The part the exam really tests is the domain. A value $x$ is allowed into $f(g(x))$ only if two things hold: $x$ must be in the domain of the inner function $g$, and the output $g(x)$ must then be a legal input for the outer function $f$. In practice it is almost always enough to write down the equation of the composite and read its domain off as a single function, applying the usual rules (no division by zero, no square root of a negative). For $f(g(x)) = \sqrt{x - 3}$ the square root needs $x - 3 \ge 0$, so the domain is $x \ge 3$; a check confirms it, since $f(g(3)) = \sqrt{0} = 0$ and $f(g(7)) = \sqrt{4} = 2$ are fine but $f(g(2)) = \sqrt{-1}$ is not. Switching the order, $g(f(x)) = \sqrt{x} - 3$ instead needs $x \ge 0$, a different domain again, which is the clearest sign that the order of composition genuinely changes the function. As a reciprocal example, with $f(x) = \dfrac{1}{x}$ and $g(x) = x - 1$ the composite $f(g(x)) = \dfrac{1}{x - 1}$ is undefined where the denominator is $0$, so its domain is $x \ne 1$.

How exam questions ask about transformations and symmetry

The wording points straight to the move or the test:

• "Sketch $y = f(x) + k$ / $y = f(x - h)$" or "describe the transformation that maps ... onto ..." Name the shift precisely: $+k$ is up $k$, $f(x - h)$ is right $h$ (remember the horizontal one runs backwards to the sign).
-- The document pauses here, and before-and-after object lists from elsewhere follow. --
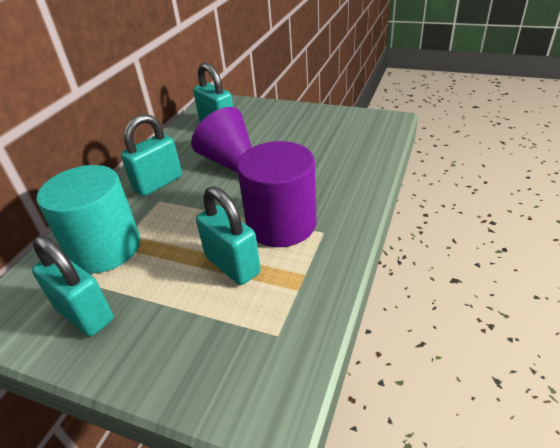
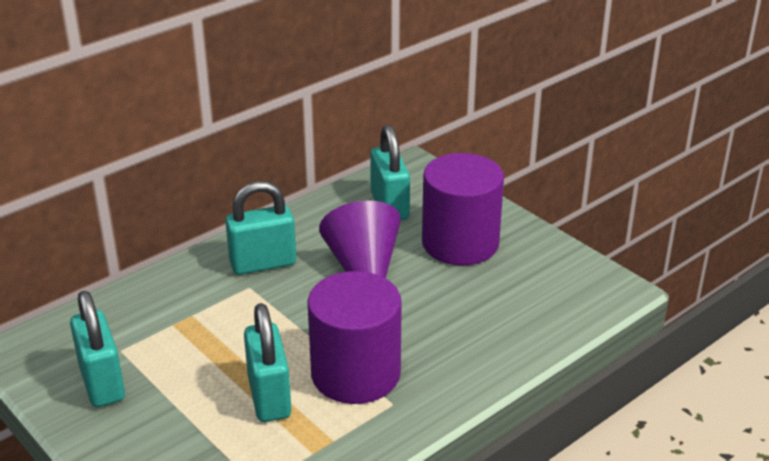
camera: 25 degrees right, 5 degrees down
(105, 248) = (160, 321): turquoise cylinder -> none
(278, 128) = (460, 243): none -> purple cylinder

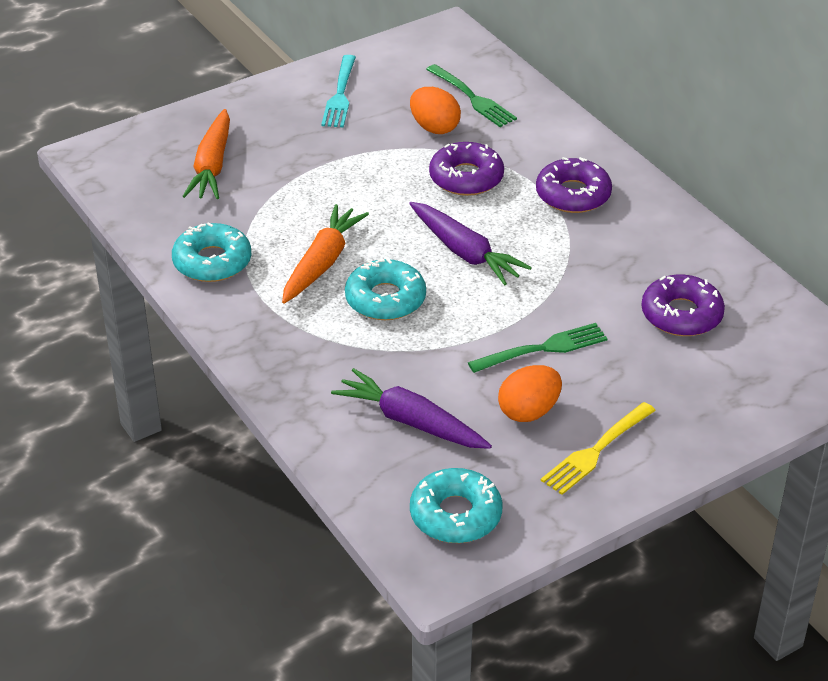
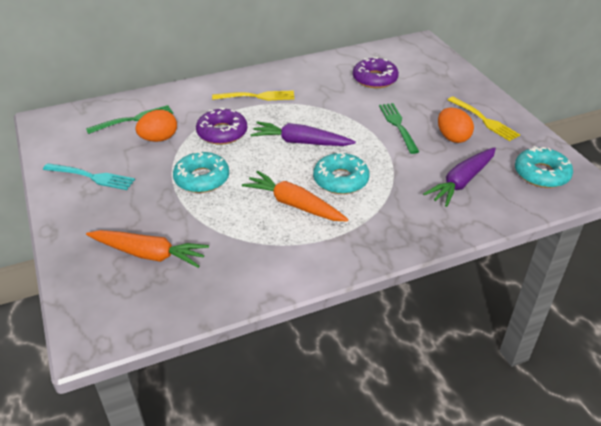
camera: 80 degrees left, 0 degrees up
(212, 262) = (277, 262): turquoise donut -> turquoise donut (202, 178)
(465, 252) = (300, 142): purple carrot -> purple carrot turned 135 degrees counterclockwise
(573, 194) = (256, 97): purple donut -> yellow fork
Track the vertex/key point.
• "Sketch $y = -f(x)$ / $y = f(-x)$." $-f(x)$ is a reflection in the $x$-axis; $f(-x)$ is a reflection in the $y$-axis. State which axis.
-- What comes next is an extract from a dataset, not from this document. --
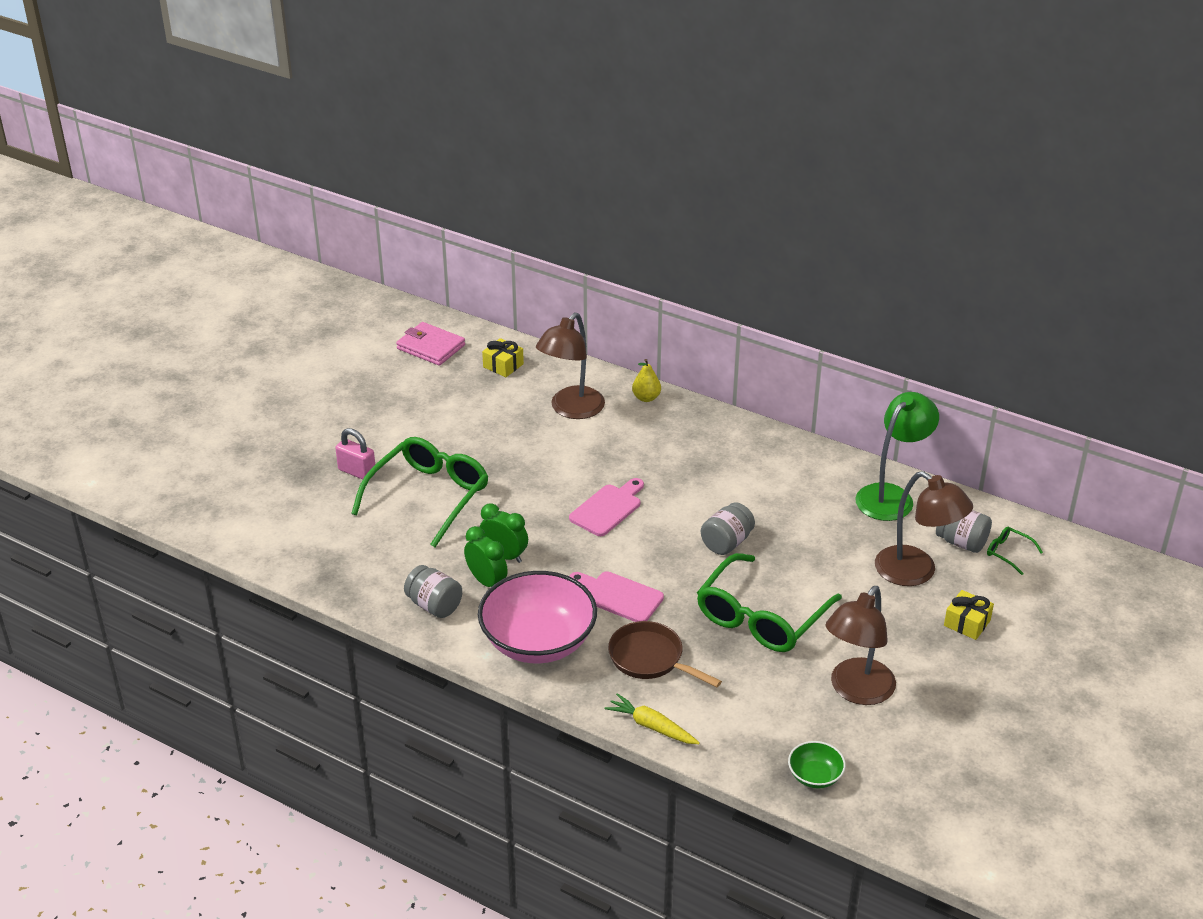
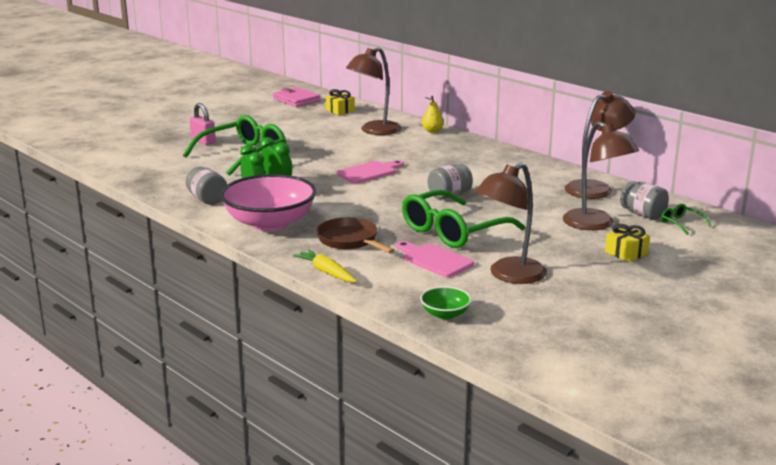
camera: 15 degrees right, 15 degrees down
(618, 596) = (347, 210): pink cutting board -> pink cutting board (434, 260)
(891, 496) = (596, 188): green lamp -> brown lamp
• "Show that $f(x)$ is even / odd," or "test $f(x)$ for even or odd symmetry." Compute $f(-x)$, simplify, and write the conclusion: $f(-x) = f(x)$ (even) or $f(-x) = -f(x)$ (odd). "Show that" wants the algebra, not a graph.
• "What symmetry does the graph have?" Even means line symmetry in the $y$-axis; odd means point symmetry about the origin ($180^\circ$ rotation).
• "Sketch $y = |x - h| + k$." Transform $y = |x|$: corner at $(h, k)$, arms of gradient $\pm 1$, then mark intercepts.
• "Solve $|x - h| + k = 0$" or "find the $x$-intercepts." Set $|x - h| = -k$ and use $x - h = \pm(-k)$ (two answers, provided $k \le 0$).
• "Find $f(g(x))$ / find $g(f(x))$." Substitute the inner rule into the outer one and simplify. Watch the order.
• "State the domain of $f(g(x))$." Read it from the composite's equation: denominator $\ne 0$, square-root argument $\ge 0$. Give it in $a < x < b$ or $x \ge a$ form.
• "Hence find $f(-a)$" after proving oddness/evenness. Use $f(-a) = -f(a)$ (odd) or $f(-a) = f(a)$ (even) rather than recomputing.